How to Lower Your Bounce Rate Using Google Analytics

Posted by Kristi Hines - August 3, 2010 - Analytics - 37 Comments

Once you’ve built your website or your blog, the first thing you will want to do is bring in a lot of traffic by optimizing it for search, acquiring traffic generating links, and sharing it on social bookmarking and networking sites. The more traffic you can get, the better.

But after awhile, you start to dig into your analyitcs, only to find that while you are getting a lot of traffic, that traffic isn’t staying on your site for long. This is the bounce rate – the goal is to have a low percentage bounce rate, as a high percent means that people are getting to your site and then leaving shortly thereafter.

So what are some ways to lower your bounce rate?

1. Look Into Your Google Analytics.

There are a few things you can look at in your Analytics that will help you determine why people come to your website.

Content and Keywords

First, take a look at the content with the highest bounce rate, and the keywords that bring visitors to those pages. If you go into your Google Analytics, and navigate to Top Content under the Content menu, you will see the top ten pages on your site that receive the highest volume of traffic (one of which is usually your homepage).

Click on one of the pages with the highest bounce rate, and then on the next screen, view the Entrance Keywords. Now take a look at the queries that brought people to your site, and the bounce rate associated with those search terms. A high bounce rate means that your page did not help the searcher find what it was they were looking for on that page related to that keyword.

Once you know what people are looking for on a particular page, if possible, try to add that information to that page. Most importantly, make sure that the information related to the search query is near the top of the page, that way people see instantly that the page has what they are looking for. If they need to go to another page for more details, be sure to make the navigational path to that content clear and near the top as well.

Site Searches

Setting up Site Search within your Google Analytics allows you to see what people are typing into your site’s search box when they arrive. This is another great way to see if your site is providing the content that your visitors are searching for because, if not, that is a good indicator of why they are leaving.

Once you have Site Search setup, you can easily see what pages visitors are on when they enter search queries, as well as the phrases they are looking for. If you notice that a particular search is being entered on a page, chances are that for every person who actually searched for it, there are a lot of people who simply left. Therefore, if you make that content available on that page, there will be less bounce rate from there and more satisfied visitors.

Traffic Sources

If you look at the Referring Sites under the Traffic Sources menu, you will see the main sites that bring traffic to your website or blog. If particular networks you have been sharing your content on have brought higher bounce rates, it might be a good idea to focus on other ones that bring visitors that stick.

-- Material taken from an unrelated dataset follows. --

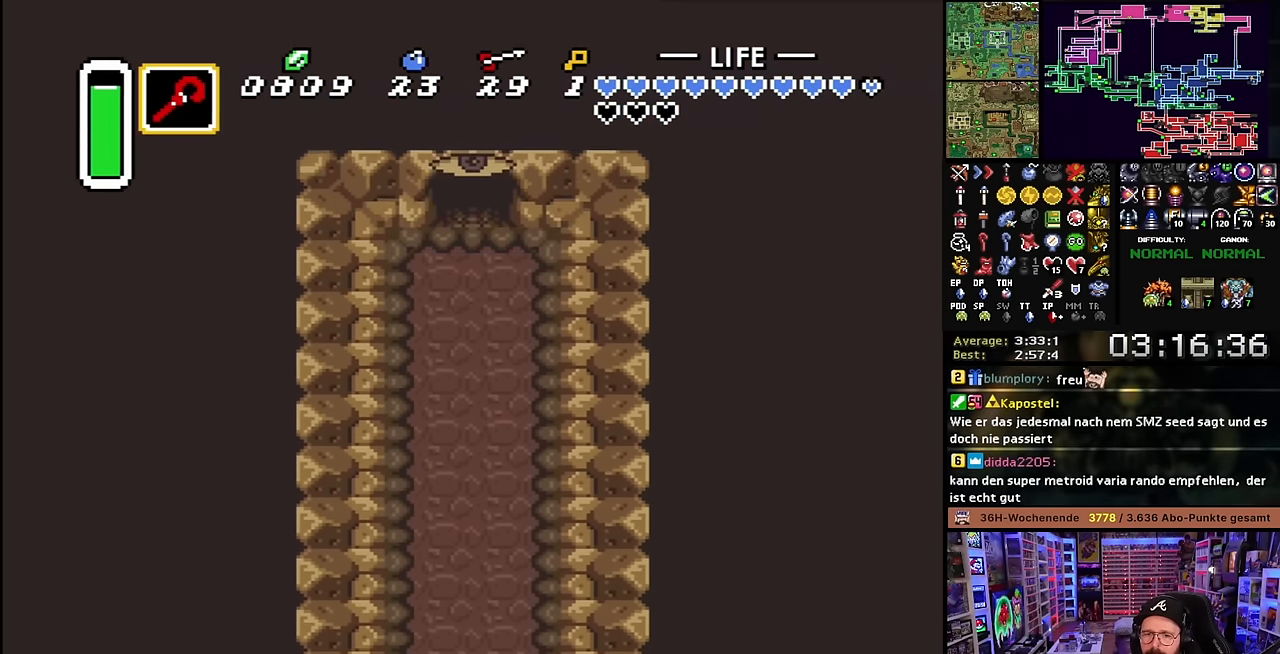
{"buttons": ["DPAD_UP", "DPAD_RIGHT"], "events": [[133, "A", "down"], [200, "DPAD_UP", "down"], [216, "DPAD_RIGHT", "down"], [250, "A", "up"], [333, "DPAD_RIGHT", "up"], [333, "Y", "down"], [350, "A", "down"], [350, "DPAD_RIGHT", "down"], [350, "Y", "up"], [483, "A", "up"]]}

2. Lowering the Bounce Rate

The following are some items you can add to high bounce rate pages to hopefully lower the likelihood that people would leave.

Great Content

This should go without saying, but I’ll say it anyway. Each webpage on your site and each blog post on your blog must have great content in order to retain new visitors. If you have a page with a high bounce rate and little content, this should be the first thing you focus on fixing.

Optimize Pages for the Right Keywords

This is probably the best place to start – if you have a page that is losing visitors searching for a particular keyword phrase, then chances are you either need to add content that would fit the visitors needs for that keyword, or start optimizing your pages for a different phrase.

Videos

Videos are a great way to keep people on your page for longer – if you can find a related video that fits well with your page, then that is definitely one way to go.

Teaser / Summary

If you can include a short summary of your page at the very top (especially if it is a long article or blog post) including the commonly searched for keyword phrases, this will help convince people who have landed on your page that they will be able to find what they are looking for. Blogussion offers a great summary at the top of each blog post like this one that lets readers know what they are about to learn.

Related Links

For any blog or webpage, related links area sure fire way to keep visitors on your site. Simply help them find more information on your site that they would be interested based on the page that they are on. Internal links within the text and related links at the end of the page are the best way to encourage people to stick around.

Encourage Discussion

If your site is a blog, encouraging discussion is another good way to get people to stay on your site for awhile. Leaving a well thought out comment or response to your post (or other commenter) will increase their time on a post.

Move the Ads

When someone comes to your site, what is the first thing they see? I have seen several sites where the content comes well after the Google Adsense and other advertising, and if someone doesn’t see the main content right away, they may assume your site is solely built for the ads and simply leave. Be sure to put your content first, and let the ads come later.

How Do You Keep Visitors on Your Site?

Does your blog or website have a high bounce rate? What tips or techniques do you use to help lower your bounce rate and keep visitors engaged longer on your site?